> [Problem]:
When you have gone through the records below, state only how many lines include the word "Neue".

═══ The input ═══

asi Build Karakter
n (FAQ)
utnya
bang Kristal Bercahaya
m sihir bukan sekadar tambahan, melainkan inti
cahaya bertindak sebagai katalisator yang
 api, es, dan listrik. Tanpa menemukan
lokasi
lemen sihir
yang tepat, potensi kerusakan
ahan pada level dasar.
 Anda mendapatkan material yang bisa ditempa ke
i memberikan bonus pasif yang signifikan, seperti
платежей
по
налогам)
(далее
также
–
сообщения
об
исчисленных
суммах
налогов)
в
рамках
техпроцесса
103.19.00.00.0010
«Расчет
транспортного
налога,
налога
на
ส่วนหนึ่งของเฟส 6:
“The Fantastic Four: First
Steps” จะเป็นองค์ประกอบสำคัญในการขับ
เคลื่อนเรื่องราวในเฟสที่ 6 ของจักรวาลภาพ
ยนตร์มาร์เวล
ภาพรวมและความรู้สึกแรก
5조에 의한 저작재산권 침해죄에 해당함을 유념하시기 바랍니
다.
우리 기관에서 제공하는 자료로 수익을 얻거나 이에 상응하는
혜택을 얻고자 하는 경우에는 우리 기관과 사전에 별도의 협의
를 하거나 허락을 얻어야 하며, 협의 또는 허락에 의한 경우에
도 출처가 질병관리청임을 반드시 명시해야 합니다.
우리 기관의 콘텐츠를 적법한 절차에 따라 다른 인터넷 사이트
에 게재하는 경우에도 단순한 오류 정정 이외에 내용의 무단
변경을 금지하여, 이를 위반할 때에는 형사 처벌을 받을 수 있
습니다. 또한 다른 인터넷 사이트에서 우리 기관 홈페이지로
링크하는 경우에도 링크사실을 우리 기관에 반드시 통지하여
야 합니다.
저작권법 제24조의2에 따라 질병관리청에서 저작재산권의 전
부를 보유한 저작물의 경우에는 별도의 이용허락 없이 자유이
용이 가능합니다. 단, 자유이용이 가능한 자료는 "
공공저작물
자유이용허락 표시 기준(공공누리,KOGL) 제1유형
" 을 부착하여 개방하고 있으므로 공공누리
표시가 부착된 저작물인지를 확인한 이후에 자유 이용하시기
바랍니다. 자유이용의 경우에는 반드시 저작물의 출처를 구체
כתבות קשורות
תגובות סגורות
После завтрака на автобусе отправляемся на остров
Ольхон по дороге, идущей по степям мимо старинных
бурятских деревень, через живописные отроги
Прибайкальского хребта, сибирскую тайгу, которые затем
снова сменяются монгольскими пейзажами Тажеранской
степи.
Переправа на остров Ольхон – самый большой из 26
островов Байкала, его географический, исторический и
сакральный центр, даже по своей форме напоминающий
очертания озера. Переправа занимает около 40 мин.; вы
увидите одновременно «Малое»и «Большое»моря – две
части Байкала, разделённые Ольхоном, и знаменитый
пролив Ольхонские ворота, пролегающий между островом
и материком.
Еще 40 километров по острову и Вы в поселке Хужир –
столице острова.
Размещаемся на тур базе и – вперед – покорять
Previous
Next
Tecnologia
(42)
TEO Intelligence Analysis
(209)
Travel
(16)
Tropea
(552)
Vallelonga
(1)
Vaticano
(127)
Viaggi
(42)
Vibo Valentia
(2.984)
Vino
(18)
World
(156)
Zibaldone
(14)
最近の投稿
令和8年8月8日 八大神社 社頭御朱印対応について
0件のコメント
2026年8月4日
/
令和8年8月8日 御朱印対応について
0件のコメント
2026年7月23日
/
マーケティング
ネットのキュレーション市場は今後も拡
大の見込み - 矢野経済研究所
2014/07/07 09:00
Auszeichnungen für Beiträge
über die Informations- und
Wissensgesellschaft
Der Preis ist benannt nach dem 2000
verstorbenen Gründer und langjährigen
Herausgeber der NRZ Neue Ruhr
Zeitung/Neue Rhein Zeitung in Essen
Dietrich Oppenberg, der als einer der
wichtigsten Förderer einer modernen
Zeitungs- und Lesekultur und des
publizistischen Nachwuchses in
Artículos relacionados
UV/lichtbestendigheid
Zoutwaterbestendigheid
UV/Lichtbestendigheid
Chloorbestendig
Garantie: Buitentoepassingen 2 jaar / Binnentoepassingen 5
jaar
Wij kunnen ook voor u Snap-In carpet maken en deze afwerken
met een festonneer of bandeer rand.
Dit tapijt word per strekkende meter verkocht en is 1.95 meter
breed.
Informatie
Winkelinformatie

═══

> [Response area]:
2